2. The skin treatment method according to claim 1 , wherein the treated part of the body of said patient is the face, the hands or the neck.
3. The skin treatment method according to claim 1 , wherein said retinoic acid is contained in amounts comprised of between 1% and 18% by weight with respect to the weight of said cosmetic excipients.
4. The skin treatment method according to claim 1 , wherein said retinoic acid is contained in amounts comprised of between 4% and 16% by weight with respect to the weight of said cosmetic excipients.
5. The skin treatment method according to claim 1 , wherein said retinoic acid is contained in amounts greater than 5% and up to 15% by weight with respect to the weight of said cosmetic excipients.

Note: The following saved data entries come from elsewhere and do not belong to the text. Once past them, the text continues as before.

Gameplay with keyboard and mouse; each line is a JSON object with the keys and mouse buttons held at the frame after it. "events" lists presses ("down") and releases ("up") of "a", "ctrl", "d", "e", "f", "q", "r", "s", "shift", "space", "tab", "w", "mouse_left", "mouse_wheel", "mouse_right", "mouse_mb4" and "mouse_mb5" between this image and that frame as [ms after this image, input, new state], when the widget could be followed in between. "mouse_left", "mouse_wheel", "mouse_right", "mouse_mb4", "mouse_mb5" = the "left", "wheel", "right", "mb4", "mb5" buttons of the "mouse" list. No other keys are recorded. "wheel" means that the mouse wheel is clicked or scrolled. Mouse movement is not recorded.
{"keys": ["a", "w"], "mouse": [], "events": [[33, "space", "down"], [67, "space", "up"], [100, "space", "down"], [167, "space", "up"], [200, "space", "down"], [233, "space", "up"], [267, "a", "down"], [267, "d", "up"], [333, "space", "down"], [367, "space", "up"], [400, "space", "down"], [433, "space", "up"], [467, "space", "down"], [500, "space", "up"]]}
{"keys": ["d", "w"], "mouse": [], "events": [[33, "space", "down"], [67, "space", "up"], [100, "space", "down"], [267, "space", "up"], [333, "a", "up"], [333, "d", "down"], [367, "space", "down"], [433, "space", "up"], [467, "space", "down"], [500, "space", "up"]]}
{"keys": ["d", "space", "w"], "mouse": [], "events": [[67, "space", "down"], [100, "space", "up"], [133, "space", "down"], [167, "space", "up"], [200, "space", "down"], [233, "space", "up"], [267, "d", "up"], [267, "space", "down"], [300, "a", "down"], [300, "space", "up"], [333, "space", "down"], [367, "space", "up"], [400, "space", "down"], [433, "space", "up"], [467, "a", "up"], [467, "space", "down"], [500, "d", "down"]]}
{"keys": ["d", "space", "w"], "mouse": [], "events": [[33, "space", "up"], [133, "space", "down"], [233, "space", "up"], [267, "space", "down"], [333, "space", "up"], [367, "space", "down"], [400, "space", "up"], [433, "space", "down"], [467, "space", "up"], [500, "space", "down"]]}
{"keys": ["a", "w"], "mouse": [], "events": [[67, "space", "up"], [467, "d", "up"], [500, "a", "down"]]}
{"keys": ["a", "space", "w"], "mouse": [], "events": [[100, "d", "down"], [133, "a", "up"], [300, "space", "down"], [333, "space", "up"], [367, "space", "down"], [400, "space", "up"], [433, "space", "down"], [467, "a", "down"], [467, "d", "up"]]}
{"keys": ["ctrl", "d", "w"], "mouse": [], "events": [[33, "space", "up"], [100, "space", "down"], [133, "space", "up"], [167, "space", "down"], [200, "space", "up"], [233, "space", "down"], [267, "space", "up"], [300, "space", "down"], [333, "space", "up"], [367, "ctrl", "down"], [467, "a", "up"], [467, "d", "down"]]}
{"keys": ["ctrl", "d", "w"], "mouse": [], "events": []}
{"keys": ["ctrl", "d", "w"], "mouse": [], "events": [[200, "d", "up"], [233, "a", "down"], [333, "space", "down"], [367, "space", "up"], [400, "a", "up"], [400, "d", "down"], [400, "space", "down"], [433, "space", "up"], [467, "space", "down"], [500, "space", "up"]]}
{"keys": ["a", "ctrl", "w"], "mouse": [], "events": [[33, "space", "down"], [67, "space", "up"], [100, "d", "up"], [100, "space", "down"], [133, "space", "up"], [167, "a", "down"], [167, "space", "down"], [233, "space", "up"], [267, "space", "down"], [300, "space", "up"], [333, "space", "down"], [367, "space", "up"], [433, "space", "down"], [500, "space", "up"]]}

6. The skin treatment method according to claim 1 , wherein said retinoic acid is all-trans-retinoic acid.
7. The skin treatment method according to claim 1 , wherein said cosmetic composition comprises a mask curing time modulating agent.
8. The skin treatment method according to claim 1 , wherein said cosmetic composition comprises a mask curing time modulating agent, said mask curing time modulating agent being ethyl alcohol.
9. The skin treatment method according to claim 1 , wherein said cosmetic composition comprises a mask curing time modulating agent, said mask curing time modulating agent being ethyl alcohol in an amount comprised of between 10% and 20% by weight with respect to the total weight of said excipients.
10. The skin treatment method according to claim 1 , wherein the curing time of said mask is comprised of between 30 and 40 minutes.
11. The skin treatment method according to claim 1 , said skin treatment being repeated every 7-14 days for a number of sessions of from 3 to 5.
12. The cosmetic composition in the form of a self-curing mask, containing retinoic acid together with cosmetically acceptable excipients, wherein said retinoic acid is comprised in amounts up to 20% by weight with respect to said cosmetic excipients.
13. The cosmetic composition in the form of a self-curing mask according to claim 12 , wherein said retinoic acid is contained in amounts comprised of between 1% and 18% by weight with respect to the weight of said cosmetic excipients.
14. The cosmetic composition in the form of a self-curing mask according to claim 12 , wherein said retinoic acid is contained in amounts comprised of between 4% and 16% by weight with respect to the weight of said cosmetic excipients.
15. The cosmetic composition in the form of a self-curing mask according to claim 12 , wherein said retinoic acid is contained in amounts greater than 5% and up to 15% by weight with respect to the weight of said cosmetic excipients.
16. The cosmetic composition in the form of a self-curing mask according to claim 12 , comprising a hydrophilic polymer in amounts by weight comprised of between 5% and 22% with respect to the weight of said cosmetic excipients.
17. The cosmetic composition in the form of a self-curing mask according to claim 12 , comprising a hydrophilic polymer in amounts by weight comprised of between 8% and 18% with respect to the weight of said cosmetic excipients.
18. The cosmetic composition in the form of a self-curing mask according to claim 12 , comprising a hydrophilic polymer in amounts by weight comprised of between 9% and 13% with respect to the weight of said cosmetic excipients.
19. The cosmetic composition in the form of a self-curing mask according to claim 12 , comprising a hydrophilic polymer selected from among vinyl polymers with hydrophilic characteristics such as polyvinyl alcohol.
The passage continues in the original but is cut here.